Quote the passage from the article on the Rasputin opera that starts at the words "By Shaun Walker" and ends after "the operatic stage.", copying it without any changes.

> PAGE
================================

The tale of the mad monk has made it to the Moscow stage – where its sex, Kremlin intrigue and violence are eerily familiar

By Shaun Walker

The tale of the mad monk has made it to the Moscow stage – where its sex, Kremlin intrigue and violence are eerily familiar

Getty

The tale of the mad monk has made it to the Moscow stage ? where its sex, Kremlin intrigue and violence are eerily familiar

It's a story of violence, orgies, a protracted murder and death, vacillating and manipulated royals, and the collapse of an empire. The life of Grigori Rasputin has all the ingredients of a classic opera and now, for the first time, Russians have the chance to see the tale of the bushy-bearded, wild-eyed monk played out on the operatic stage.

The controversial legacy of the last Tsar of Russia, Nicholas II, was dredged up earlier this year in commemorations to mark the 90th anniversary of the execution of Nicholas and his family by Bolshevik soldiers in 1918. The Orthodox Church regards Nicholas and his family as saints, and Nicolas briefly led a vote to find the greatest Russian of all time earlier this year. Others see him as an autocrat whose flawed leadership caused revolution.

Tonight, Russians will have the chance to revisit the story of the family's most infamous hanger-on, when Rasputin opens at Moscow's Helikon Opera. The lurid production features sex and violence, and portrays Nicholas II as a weak and incompetent ruler. Rasputin the opera is also liable to cause anger among religious conservatives who have protested before about plays and ballets which portrayed the last Tsar in a bad light.

But some are also suggesting that Rasputin story has more parallels in modern-day Russia than simply the last two syllables of the monk's name. Many analysts have criticised the regime of former president and current prime minister Vladimir Putin as relying on shadowy advisers in back halls of the Kremlin.

Dmitry Bertman, director of the Helikon Opera, said that the events surrounding Rasputin and the fall of tsarism were full of lessons for today's Russia. "I won't say too much because we're still waiting for our new theatre to be built," he said with a smile, after a preview of the opera earlier this week. A new theatre for the Helikon is under construction, after much delay, with funding from the Moscow city authorities. "You don't need to change all the costumes and make everyone look like modern Russian MPs to see the relevance of the events – it's all there on the stage already."

"It's important for me to show what the fate of whole peoples can depend on," Bertman added.

Rasputin was a Siberian holy man who travelled to St Petersburg in the early 1900s and gained fame and notoriety for his supposed healing powers and sexual exploits. Soon he gained the trust of Alexandra, the wife of Nicholas II, due to his ability to lessen the suffering of their child Alexei, who suffered from haemophilia.

================================

> MATERIAL PROVIDED

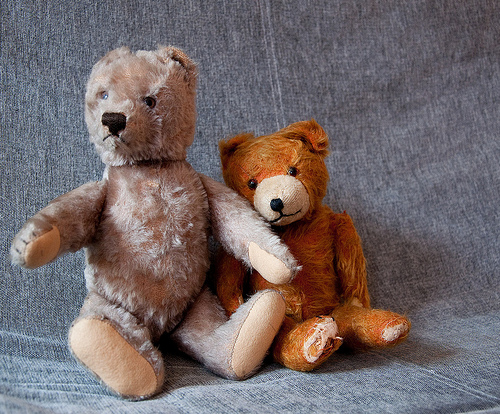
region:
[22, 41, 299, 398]
A light brown teddy bear.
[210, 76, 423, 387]
Small reddish teddy bear.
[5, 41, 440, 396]
Two teddy bears sitting together.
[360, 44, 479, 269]
Blue cloth the bears are sitting on.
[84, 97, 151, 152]
Cute black nose on a teddy bear.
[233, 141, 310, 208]
Bright shiny eyes on a teddy bear.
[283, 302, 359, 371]
The chewed foot of the teddy bear.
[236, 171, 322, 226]
Smiling mouth on the teddy bear.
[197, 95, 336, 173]
Floppy ears on the stuffed bear.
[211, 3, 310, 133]
Seam in the cloth.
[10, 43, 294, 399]
light brown teddy bear on the left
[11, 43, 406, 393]
two teddy bears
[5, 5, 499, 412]
gray cloth backdrop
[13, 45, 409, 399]
two bears sitting on gray cloth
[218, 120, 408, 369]
orange teddy bear on the right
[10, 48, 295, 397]
the bigger of two teddy bears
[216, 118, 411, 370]
the smaller teddy bear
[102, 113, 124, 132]
the left bear's brown nose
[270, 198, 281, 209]
the right bear's black nose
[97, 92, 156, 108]
the left bear's eyes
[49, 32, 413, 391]
two teddy bears sitting up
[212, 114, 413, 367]
one small teddy bear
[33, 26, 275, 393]
one large teddy bear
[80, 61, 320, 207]
teddy bears have eyes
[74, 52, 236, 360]
teddy bear is brown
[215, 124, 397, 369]
teddy bear is orange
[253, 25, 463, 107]
gray blanket behind the bears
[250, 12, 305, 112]
blanket has white stiching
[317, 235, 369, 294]
bear has long fur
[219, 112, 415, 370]
orange bear is on the right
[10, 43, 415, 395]
Two old teddy bears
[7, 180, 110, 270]
A teddy bear's arm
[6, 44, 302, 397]
A tan teddy bear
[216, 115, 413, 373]
A reddish brown teddy bear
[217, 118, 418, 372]
A worn out teddy bear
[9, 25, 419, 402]
Two teddy bears sitting on a couch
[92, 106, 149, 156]
A teddy bear nose and mouth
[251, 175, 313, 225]
A teddy bear muzzle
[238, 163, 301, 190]
Two teddy bear eyes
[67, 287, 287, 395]
Two teddy bear feet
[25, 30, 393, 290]
two stuffed bears in the room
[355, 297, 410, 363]
foot of the bear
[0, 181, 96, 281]
arm of the bear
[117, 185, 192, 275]
body of the bear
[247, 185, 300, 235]
nose of the bear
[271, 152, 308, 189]
eye of the bear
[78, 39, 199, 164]
head of the bear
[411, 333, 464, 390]
shadow next to bear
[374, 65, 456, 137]
wall behind the bear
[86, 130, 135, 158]
mouth of the bear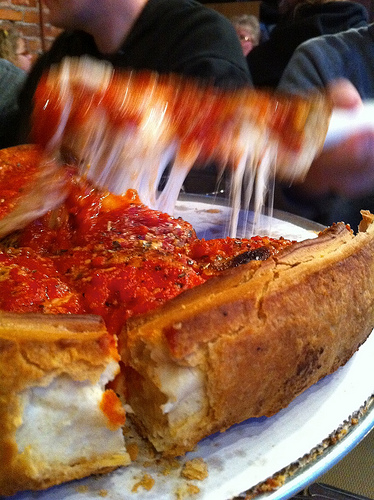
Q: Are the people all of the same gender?
A: No, they are both male and female.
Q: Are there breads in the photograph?
A: Yes, there is a bread.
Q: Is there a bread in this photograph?
A: Yes, there is a bread.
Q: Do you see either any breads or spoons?
A: Yes, there is a bread.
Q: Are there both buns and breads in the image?
A: No, there is a bread but no buns.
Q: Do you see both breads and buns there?
A: No, there is a bread but no buns.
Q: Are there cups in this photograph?
A: No, there are no cups.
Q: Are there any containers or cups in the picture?
A: No, there are no cups or containers.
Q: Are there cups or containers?
A: No, there are no cups or containers.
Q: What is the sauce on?
A: The sauce is on the pizza.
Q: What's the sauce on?
A: The sauce is on the pizza.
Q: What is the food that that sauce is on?
A: The food is a pizza.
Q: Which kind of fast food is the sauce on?
A: The sauce is on the pizza.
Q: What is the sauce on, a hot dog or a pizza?
A: The sauce is on a pizza.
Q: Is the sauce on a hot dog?
A: No, the sauce is on the pizza.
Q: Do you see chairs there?
A: No, there are no chairs.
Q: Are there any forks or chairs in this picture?
A: No, there are no chairs or forks.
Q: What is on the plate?
A: The crumbs are on the plate.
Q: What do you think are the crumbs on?
A: The crumbs are on the plate.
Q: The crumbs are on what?
A: The crumbs are on the plate.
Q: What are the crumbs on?
A: The crumbs are on the plate.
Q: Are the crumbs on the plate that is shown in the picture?
A: Yes, the crumbs are on the plate.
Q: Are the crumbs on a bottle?
A: No, the crumbs are on the plate.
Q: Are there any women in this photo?
A: Yes, there is a woman.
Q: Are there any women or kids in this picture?
A: Yes, there is a woman.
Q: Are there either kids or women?
A: Yes, there is a woman.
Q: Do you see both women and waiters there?
A: No, there is a woman but no waiters.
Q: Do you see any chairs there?
A: No, there are no chairs.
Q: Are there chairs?
A: No, there are no chairs.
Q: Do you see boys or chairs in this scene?
A: No, there are no chairs or boys.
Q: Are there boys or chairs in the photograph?
A: No, there are no chairs or boys.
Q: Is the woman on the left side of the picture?
A: Yes, the woman is on the left of the image.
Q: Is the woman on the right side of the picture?
A: No, the woman is on the left of the image.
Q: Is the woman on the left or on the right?
A: The woman is on the left of the image.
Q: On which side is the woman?
A: The woman is on the left of the image.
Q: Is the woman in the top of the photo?
A: Yes, the woman is in the top of the image.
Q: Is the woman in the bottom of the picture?
A: No, the woman is in the top of the image.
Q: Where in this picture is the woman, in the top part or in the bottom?
A: The woman is in the top of the image.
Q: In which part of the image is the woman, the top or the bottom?
A: The woman is in the top of the image.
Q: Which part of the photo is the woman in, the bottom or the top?
A: The woman is in the top of the image.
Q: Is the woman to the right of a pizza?
A: No, the woman is to the left of a pizza.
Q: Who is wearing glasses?
A: The woman is wearing glasses.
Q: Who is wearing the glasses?
A: The woman is wearing glasses.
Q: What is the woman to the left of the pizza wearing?
A: The woman is wearing glasses.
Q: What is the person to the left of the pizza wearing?
A: The woman is wearing glasses.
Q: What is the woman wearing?
A: The woman is wearing glasses.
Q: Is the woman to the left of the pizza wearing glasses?
A: Yes, the woman is wearing glasses.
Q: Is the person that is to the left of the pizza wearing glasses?
A: Yes, the woman is wearing glasses.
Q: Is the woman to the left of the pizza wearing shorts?
A: No, the woman is wearing glasses.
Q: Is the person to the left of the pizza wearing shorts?
A: No, the woman is wearing glasses.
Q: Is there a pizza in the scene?
A: Yes, there is a pizza.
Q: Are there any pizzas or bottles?
A: Yes, there is a pizza.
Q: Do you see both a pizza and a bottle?
A: No, there is a pizza but no bottles.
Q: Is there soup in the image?
A: No, there is no soup.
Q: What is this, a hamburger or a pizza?
A: This is a pizza.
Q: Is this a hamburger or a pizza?
A: This is a pizza.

================================

> TASK RESPONSE
By Shaun Walker

The tale of the mad monk has made it to the Moscow stage – where its sex, Kremlin intrigue and violence are eerily familiar

Getty

The tale of the mad monk has made it to the Moscow stage ? where its sex, Kremlin intrigue and violence are eerily familiar

It's a story of violence, orgies, a protracted murder and death, vacillating and manipulated royals, and the collapse of an empire. The life of Grigori Rasputin has all the ingredients of a classic opera and now, for the first time, Russians have the chance to see the tale of the bushy-bearded, wild-eyed monk played out on the operatic stage.